Держава том 2
Шрифт:
– Я долго просил отправить меня в какое-нибудь опасное место, – улыбнулся великий князь. – Что вы хотите – двадцать лет… Возраст, требующий любви и подвигов, – аккуратно отложил вилку и пригубил из бокала.
– Столько сейчас моему сыну, – улыбнулся Рубанов-старший. – Но войны, что б совершить подвиг, нет.
– Вот и приходится ходить лишь со знаком об окончании училища, – грустно произнёс Аким, развеселив великую княгиню.
– И слава Богу, юноша, что нет войны… Правда же, Константин Петрович? – обратилась за
– Конечно, правда, – разомкнул тот веки – видно, немножко придремал, и согласно покивал головой. – Не в обиду петербуржцам будет сказано, – вспомнил что-то услышанное или прочитанное, но москвичи шутят: «Почему Кутузову памятник в Петербурге поставили? Да потому, что он французам Москву сдал», – закатился дробным старческим смехом, всплёскивая от удовольствия ручками и раскачиваясь на стуле.

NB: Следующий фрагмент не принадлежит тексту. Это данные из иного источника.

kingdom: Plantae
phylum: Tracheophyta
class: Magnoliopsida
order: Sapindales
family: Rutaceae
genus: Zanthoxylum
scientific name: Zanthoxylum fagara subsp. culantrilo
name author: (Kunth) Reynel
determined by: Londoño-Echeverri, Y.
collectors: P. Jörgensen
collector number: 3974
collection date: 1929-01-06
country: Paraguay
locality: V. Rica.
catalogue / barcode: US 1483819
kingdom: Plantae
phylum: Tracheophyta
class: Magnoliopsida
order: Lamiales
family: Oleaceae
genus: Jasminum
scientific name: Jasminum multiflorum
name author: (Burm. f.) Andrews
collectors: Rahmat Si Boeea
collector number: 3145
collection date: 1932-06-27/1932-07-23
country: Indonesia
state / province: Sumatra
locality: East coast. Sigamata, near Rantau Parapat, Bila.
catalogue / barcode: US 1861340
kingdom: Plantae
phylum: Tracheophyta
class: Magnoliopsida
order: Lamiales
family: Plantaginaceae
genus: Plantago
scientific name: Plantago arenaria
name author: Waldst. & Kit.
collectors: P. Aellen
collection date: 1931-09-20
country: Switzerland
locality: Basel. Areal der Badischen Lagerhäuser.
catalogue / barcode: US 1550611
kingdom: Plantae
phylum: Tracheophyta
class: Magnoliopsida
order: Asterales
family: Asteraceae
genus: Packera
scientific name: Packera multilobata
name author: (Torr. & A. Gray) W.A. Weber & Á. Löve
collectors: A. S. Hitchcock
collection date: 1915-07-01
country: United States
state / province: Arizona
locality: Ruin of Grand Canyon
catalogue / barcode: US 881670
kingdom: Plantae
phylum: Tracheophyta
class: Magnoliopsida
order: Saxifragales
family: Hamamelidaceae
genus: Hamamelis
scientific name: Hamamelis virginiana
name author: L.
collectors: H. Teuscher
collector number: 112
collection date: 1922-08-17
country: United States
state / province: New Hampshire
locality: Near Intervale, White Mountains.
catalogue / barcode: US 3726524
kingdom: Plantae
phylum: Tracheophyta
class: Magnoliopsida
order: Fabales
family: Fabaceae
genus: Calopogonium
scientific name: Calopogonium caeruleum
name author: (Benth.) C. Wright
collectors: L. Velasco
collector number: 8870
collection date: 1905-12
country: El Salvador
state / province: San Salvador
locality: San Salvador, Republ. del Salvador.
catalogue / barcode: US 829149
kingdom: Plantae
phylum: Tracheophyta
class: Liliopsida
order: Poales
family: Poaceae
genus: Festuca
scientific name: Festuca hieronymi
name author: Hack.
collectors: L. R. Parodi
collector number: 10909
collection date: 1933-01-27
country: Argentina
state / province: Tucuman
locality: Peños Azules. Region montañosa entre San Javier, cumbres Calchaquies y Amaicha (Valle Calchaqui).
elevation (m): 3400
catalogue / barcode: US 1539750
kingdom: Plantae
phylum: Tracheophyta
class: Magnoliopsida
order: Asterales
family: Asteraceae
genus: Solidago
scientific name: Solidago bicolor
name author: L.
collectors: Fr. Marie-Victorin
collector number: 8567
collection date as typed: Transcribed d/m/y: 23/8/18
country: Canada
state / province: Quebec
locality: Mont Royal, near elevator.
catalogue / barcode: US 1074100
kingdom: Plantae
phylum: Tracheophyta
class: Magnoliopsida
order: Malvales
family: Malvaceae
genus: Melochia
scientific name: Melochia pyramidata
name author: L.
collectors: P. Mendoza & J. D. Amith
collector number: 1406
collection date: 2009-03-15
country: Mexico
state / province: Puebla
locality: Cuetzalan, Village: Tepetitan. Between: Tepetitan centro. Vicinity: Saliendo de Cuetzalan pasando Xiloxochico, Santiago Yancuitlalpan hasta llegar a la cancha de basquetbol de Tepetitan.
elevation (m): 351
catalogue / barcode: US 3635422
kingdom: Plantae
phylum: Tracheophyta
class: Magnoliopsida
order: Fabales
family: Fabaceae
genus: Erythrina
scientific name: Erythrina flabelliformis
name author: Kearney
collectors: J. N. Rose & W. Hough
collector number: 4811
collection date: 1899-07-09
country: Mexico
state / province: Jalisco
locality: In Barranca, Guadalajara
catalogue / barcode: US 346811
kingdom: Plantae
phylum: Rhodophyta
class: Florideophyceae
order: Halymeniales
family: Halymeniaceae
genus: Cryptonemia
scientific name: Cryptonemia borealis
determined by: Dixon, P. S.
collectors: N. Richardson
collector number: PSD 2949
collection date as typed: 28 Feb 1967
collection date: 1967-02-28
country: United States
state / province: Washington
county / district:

Великий князь изволил улыбнуться.
Элла шутки не поняла.
Рубанов коротко хохотнул.
Джунковский ел и был непроницаем.
Аким вспомнил и процитировал в уме Клеопатру Светозарскую: « В разговоре недостаточно наблюдать за выбором выражений, должно, сверх того, не давать лишней воли рукам, не делать гримас, не позволять качаться или вздрагивать корпусу и не подплясывать на одном месте, как манежная лошадь. Всё это до крайности смешно, тривиально и неестественно». – Вот это да-а! – поразился он. – Когда мадам Камилла сумела вбить в меня столь обширные познания этикета?»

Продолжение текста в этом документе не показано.